MiniProject 3: SMTP Server FAQ

More information

Ok, I read the miniproject description but spell it all out for me one more time.

The client and the server code provided in the handout are skeletal -- they do not implement the complete protocol or even correctly implement part of the protocol (if they did, there'd be little for you to do!). In particular, the server just closes the socket immediately when it receives a new connection, and the client blindly sends data to the server without checking to see if the server sent "200 OK" responses. You are expected to not only change both the server and the client to correctly follow the amended protocol described in the project, but also to develop additional clients to test corner cases in your server implementation. In particular, you might need test clients that misbehave.

The communication between the client and server occurs over TCP. While TCP guarantees reliable delivery, it does not necessarily guarantee that data sent at the same time on the client will be received at the same time on the server (and vice versa). For instance, if the client sends the string "HELO abc12\n", the string can be chopped into three packets delivered separately at the servers, containing "HE", "LO ", and "abc12\n". You will most likely want to write a "collect_input" function that performs recv() operations in a loop until a whole message has been received, instead of trying to parse the first packet (containing only "HE") received.

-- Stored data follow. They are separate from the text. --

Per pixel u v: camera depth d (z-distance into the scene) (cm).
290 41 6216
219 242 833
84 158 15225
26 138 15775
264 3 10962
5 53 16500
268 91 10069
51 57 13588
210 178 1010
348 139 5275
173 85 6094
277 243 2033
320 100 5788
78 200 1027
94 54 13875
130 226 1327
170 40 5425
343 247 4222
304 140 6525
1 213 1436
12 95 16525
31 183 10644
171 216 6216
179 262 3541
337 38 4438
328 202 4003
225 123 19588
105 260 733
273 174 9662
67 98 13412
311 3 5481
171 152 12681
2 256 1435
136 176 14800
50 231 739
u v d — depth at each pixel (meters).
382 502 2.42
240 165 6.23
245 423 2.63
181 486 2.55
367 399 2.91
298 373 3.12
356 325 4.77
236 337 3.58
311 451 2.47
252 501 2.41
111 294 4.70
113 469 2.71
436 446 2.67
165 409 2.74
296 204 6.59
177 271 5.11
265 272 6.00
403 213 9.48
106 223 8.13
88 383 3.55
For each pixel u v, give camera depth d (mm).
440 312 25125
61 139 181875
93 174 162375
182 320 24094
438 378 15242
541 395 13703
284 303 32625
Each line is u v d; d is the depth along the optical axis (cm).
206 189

A misbehaving client may send a bad command, and your server should deal with this by returning a response with a "500" status code. Your server should not close the socket, but instead resume the conversation from where it left off, thus providing the client a chance to recover from its mistake. So the following is a legal conversation that should be allowed by your implementation: HELO foo 200 HELO abc123 MAIL FROM: notice_the_space @foo.com 500 ERROR in senderemail XXXXXXX 500 BAD COMMAND MAIL FROM: abc@example.com 200 OK YYYYYZZZZ 500 BAD COMMAND RCPT TO: xyz@example.com 200 OK
In essence, you are implementing a very simple state machine whose job is to first collect the sender email, then the receiver email, and then the message.

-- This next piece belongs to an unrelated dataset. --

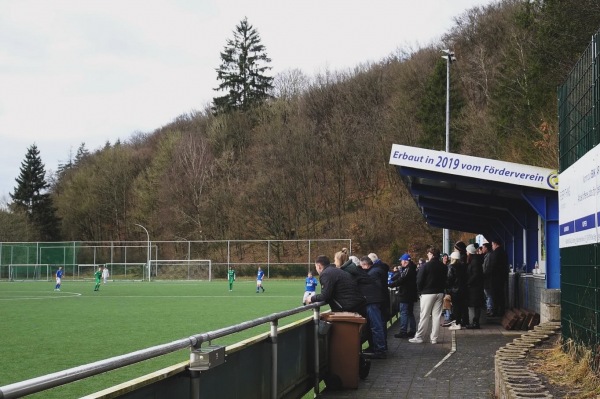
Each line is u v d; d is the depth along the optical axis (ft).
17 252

As with all network protocols, you must code defensively and do something reasonable even in the presence of bad inputs. Part of the assignment is to decide what is reasonable. If you find yourself stuck, feel free to consult course staff.

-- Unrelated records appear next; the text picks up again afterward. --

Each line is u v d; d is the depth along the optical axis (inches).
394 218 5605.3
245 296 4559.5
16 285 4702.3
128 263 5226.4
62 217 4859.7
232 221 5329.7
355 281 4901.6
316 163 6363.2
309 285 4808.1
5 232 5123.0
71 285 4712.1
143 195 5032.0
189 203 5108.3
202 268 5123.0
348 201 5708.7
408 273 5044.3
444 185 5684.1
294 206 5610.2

Because of the way the filesystem is structured and because of the sector-based atomicity of file writes, you may not easily notice an interleaving of messages, even if you neglect to perform your file operations without any synchronization. If you write a proper test client that writes large messages, however, you should be able to see that concurrent accesses to a file without a lock can cause messages to be interleaved. You should perform your file operations as part of a critical section to avoid such interleavings.

Evaluation Criteria

How will my code be evaluated?

Your code will be evaluated not only for correctness but for elegance, maintainability, and the thoroughness of accompanying test code. Please read the preceding sentence carefully, and make sure your submission excels at all cited criteria.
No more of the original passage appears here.